Matisse believed a painter should not be influenced by the art that has gone before. He was always open to new ideas and techniques, constantly exploring new methods, and thinking about the theory of his art. His interests were wide-ranging, and included Japanese art; Moorish art; divisionism (where the positioning of colours affects adjoining colours), primitivism (influenced by African art), and Fauvism (Fauvists gained their ‘wild beasts’ nickname through their use of clashing colours, which often bore no relation to the actual colours of their subjects).
He sought the strongest colour effect possible, claiming that colour ‘contributes to the expression of light’, and that it is a ‘liberation’. He also thought colours must react on one another – otherwise, he warned, you have cacophony. He believed exactitude in art was not important. He stressed that when he painted grass it was not real grass, and said it was the emotion of the thing that mattered. “I simply try to use colours that express my feelings,” he explained.

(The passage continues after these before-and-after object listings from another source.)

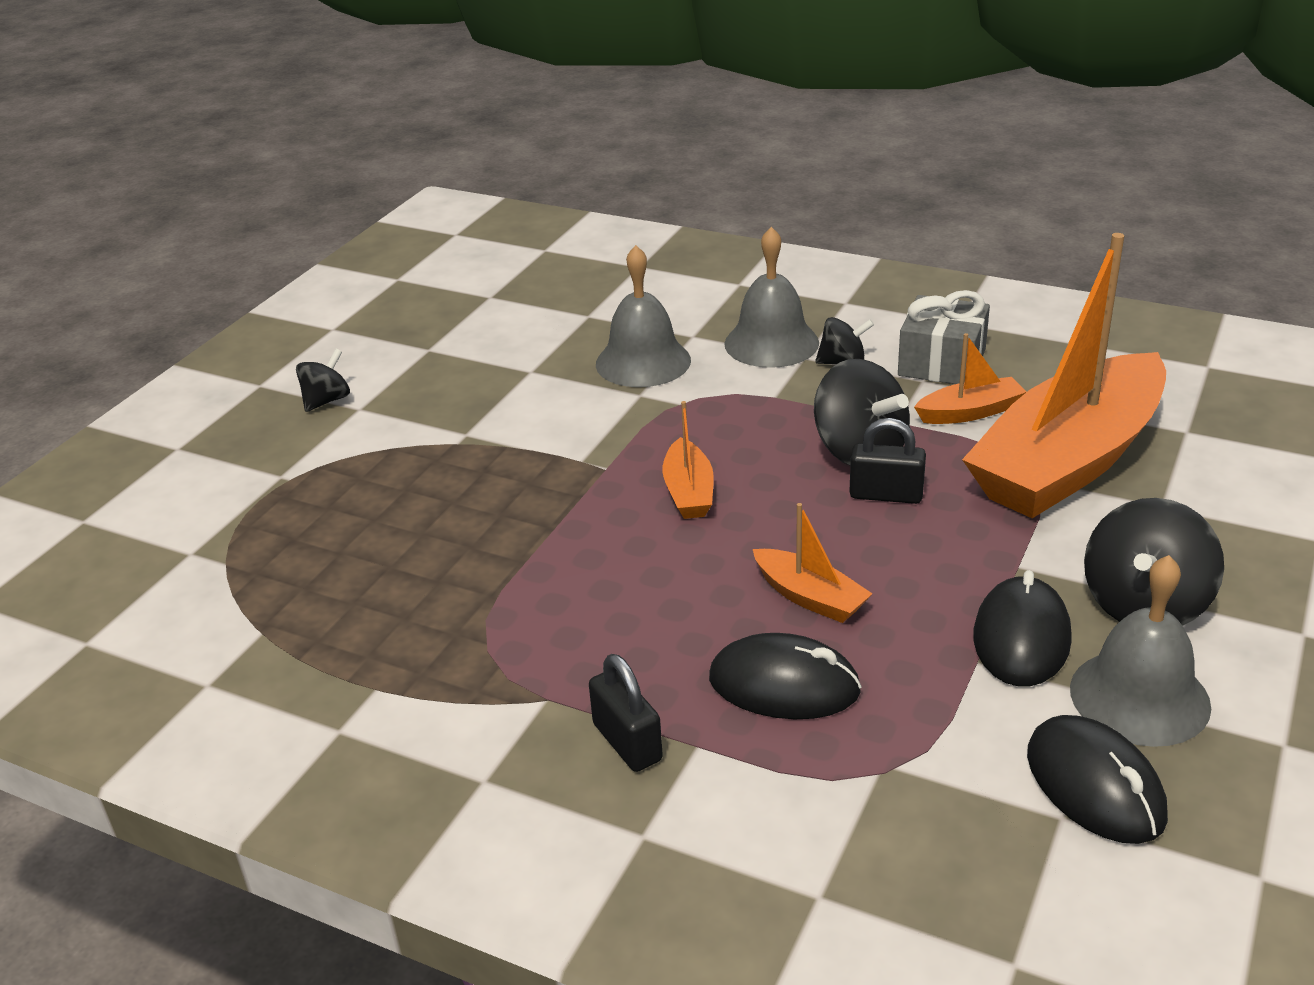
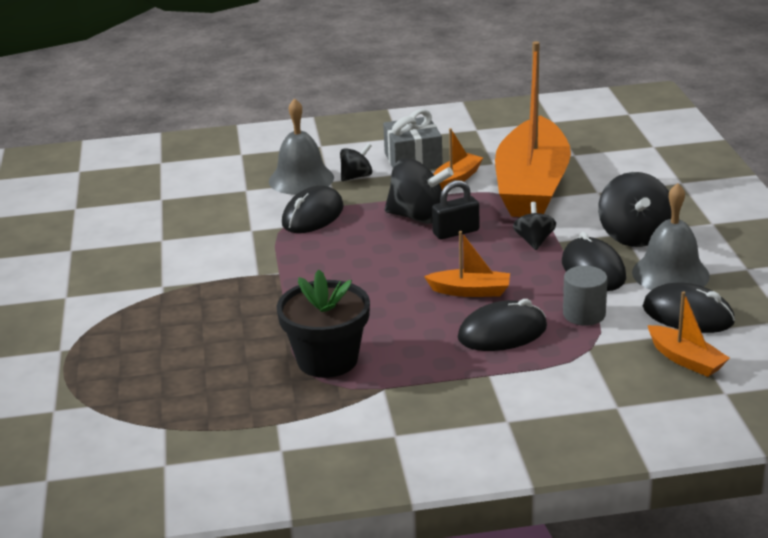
camera: 35 degrees left, 5 degrees down
(326, 400) = (35, 300): black spinning top -> black spinning top (534, 241)
(526, 622) = (327, 360): none -> black flower pot
(627, 742) = (452, 388): black padlock -> none
(643, 362) = (231, 212): grey bell -> none
(689, 492) = (344, 267): orange boat -> orange boat (685, 359)
(731, 401) = (313, 215): none -> black mouse
(931, 708) = (584, 314): none -> grey cylinder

He also thought the whole composition of a painting was important, and used shape as a focal point – sometimes using positive space for this, and sometimes negative.
“The entire arrangement of my picture is expressive; the place occupied by the figures, the empty spaces around them, the proportions, everything has its share,” he said.
When I studied some of his paintings more closely I could see what he meant, and landscapes and figures are as carefully arranged as lemons and dishes.
In 1940 ill health confined him to a wheelchair, and he was no longer able to use a paintbrush, and that’s when he began creating pictures using shapes, figures and objects cut from paper which was painted by assistants.
His use of pure, vibrant colour, and the sinuous shapes he created in the last 15 years of his life seem to me to be the final evolution of his work, and a kind of distillation of all his ideas and beliefs about art.
I’ve said before, the more I find out about Matisse, and more I look at his work, the more interested I get, and the more I like him. He was very articulate, and obviously thought deeply about his art, and what it meant, and how it could be achieved. His passion for colour remained a constant, but he was always changing, trying new techniques, and finding ways of looking at things.
And I’m amazed at the quantity and variety of his work – not only paintings and cut-outs, but prints, sculpture, books, and stained glass and other items for the Chapel of the Rosary at Vence.
His private life sounds a little complicated. In 1894 he had a daughter by model Caroline Joblau, but when he married Amélie Noellie Parayre in 1898 he and his wife cared for the child, and had two sons of their own. The couple separated in 1939.
Page 3 Matisse Still Lifes
Activity 8.2: Paint a still life picture in the style of Matisse using a photograph to create the composition
Page 1 Initial Thoughts!
Page 2 Tracing and Photocopy.
Page 3 Photo and Colour Matching, with acrylic paints.
Page 4 Poor quality photocopy (out of ink again) of my Matisse-style painting (before I went back in and tried to improve it), with comments below, and a scanned pic of the painting as far as it went at this stage.
Page 5 Overview. This page is stuck is a taped-in one.
Page 6 The Painting! Not very good I’m afraid, but I’ve stuck with it, and it is painted directly on to the page in the sketchbook, which I think was very brave of me!
These were the various lay-outs I tried for my Still Life painting – I got a bit carried away! I really liked the turquoise paper with the butterflies with the fabric which I did eventually use, but I decided there wasn’t enough colour contrast.